柳茯苓站在赵云屹身边,感觉周围的气氛越来越诡异。
    对了柳姑娘。赵云崇忽然将柳茯苓扯了进来,我送你的那根簪子,怎么没带,却带了这么简陋的发簪?
    柳茯苓原本都快忘了那根碧玉簪子,如今赵云崇提起,她心中一咯噔,一是怕得罪了赵云崇,二则是怕自己回答不好这个问题,惹恼了赵云屹。
    上次因为那根簪子,赵云屹没少折腾她。
    七殿下那根簪子太过贵重,如今东奔西跑的,就怕掉了,或是被人抢了。柳茯苓艰难解释,这句是说给赵云崇听的。
    木簪虽然简陋,可是轻便,日常戴着很方便舒适。这句是说给赵云屹听的。
    哦?是吗?赵云崇看了一眼那明显有些粗糙的木簪,别有深意的笑了笑。
    赵云屹也幽幽的看了她一眼,似乎在问,为什么不说是我亲手做的。
    柳茯苓垂头不语,假装没有看懂任何一个人的意思。
    好晚了,她实在是有些困,他们想杵在这儿,别拖着她啊!
    今日便到此吧。还是赵云屹率先开了口,七弟也累了,既然七弟是父皇派来助我,那你的兵马,我便收下了,今夜在流民处安排几个施粥的,剩下的人去衙门职守,在分出一部分,跟我的人去山林里挖些东西。
    挖什么?赵云崇问。
    尸首。赵云屹缓缓笑道,这儿的冤案错案可不少,挖出的尸首要一一核对身份,交给家人回去入殓,我的人夜以继日,忙了很久,已经没这等力气了,七弟,你来的正好。
    赵云崇的脸色更加难看起来。
    安排好一切之后,赵云崇手下的人马基本被遣散至各处,且在各个并不能起到关键作用的位置上,做的基本上是些没用的杂活。
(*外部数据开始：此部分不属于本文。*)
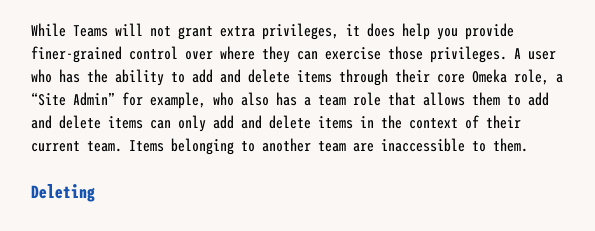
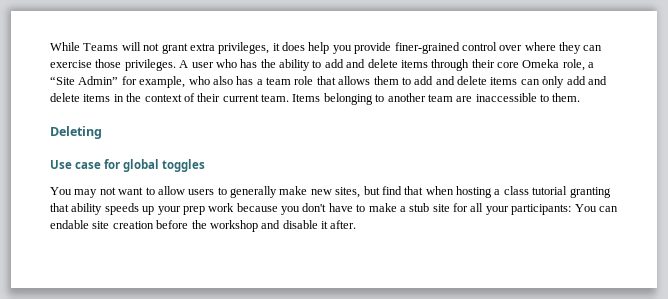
(95, 193) none -> [50,159,206,172] [50,186,611,198] [50,203,618,215] [50,220,357,232] // Use case for global toggles // You may not want to allow users to generally make new sites, but find that when hosting a class tutorial granting that ability speeds up your prep work because you don't have to make a stub site for all your participants: You can endable site creation before the workshop and disable it after.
    赵云崇只留了两个贴身护卫在身边,几乎是孑然一身。
    赵云屹原本想将他安排在醉香楼,却被赵云崇拒绝了,理由是他不随意碰外头的女人,然后话锋一转,四哥竟对醉香楼如此了解,那里头的姑娘如何?
    七弟若感兴趣,可以自己去试试。赵云屹并不接招,转而开口道,我上次是与茯苓一同去的,茯苓,你觉得醉香楼的姑娘如何?
    挺不错的。柳茯苓认真回答道。
    赵云崇脸色一变,几乎用一种不可思议的目光看着赵云屹
    四哥居然如此!茯苓这么单纯的姑娘,怎么会被赵云屹这般对待,带她一个去醉香楼那种地方也便罢了,居然还有其他姑娘加入,实在是
    丧心病狂!
    赵云崇便这样跟着他们一同住进了许家,许灵珍提前听人来通报了此事,立刻让人临时准备房间。
    许家够大,临时收拾个房间不难,只是应对赵云崇的态度,让许灵珍十分苦恼。
    她早就听闻赵云屹与赵云崇不对付,如今二人一道出现,她一个也得罪不起,对二人的态度便要控制在一个微妙的点上,保持平衡。
    许灵珍想了许多一直想得头疼,可是当赵云崇出现之后,她便发现,自己根本就不用担心这么多。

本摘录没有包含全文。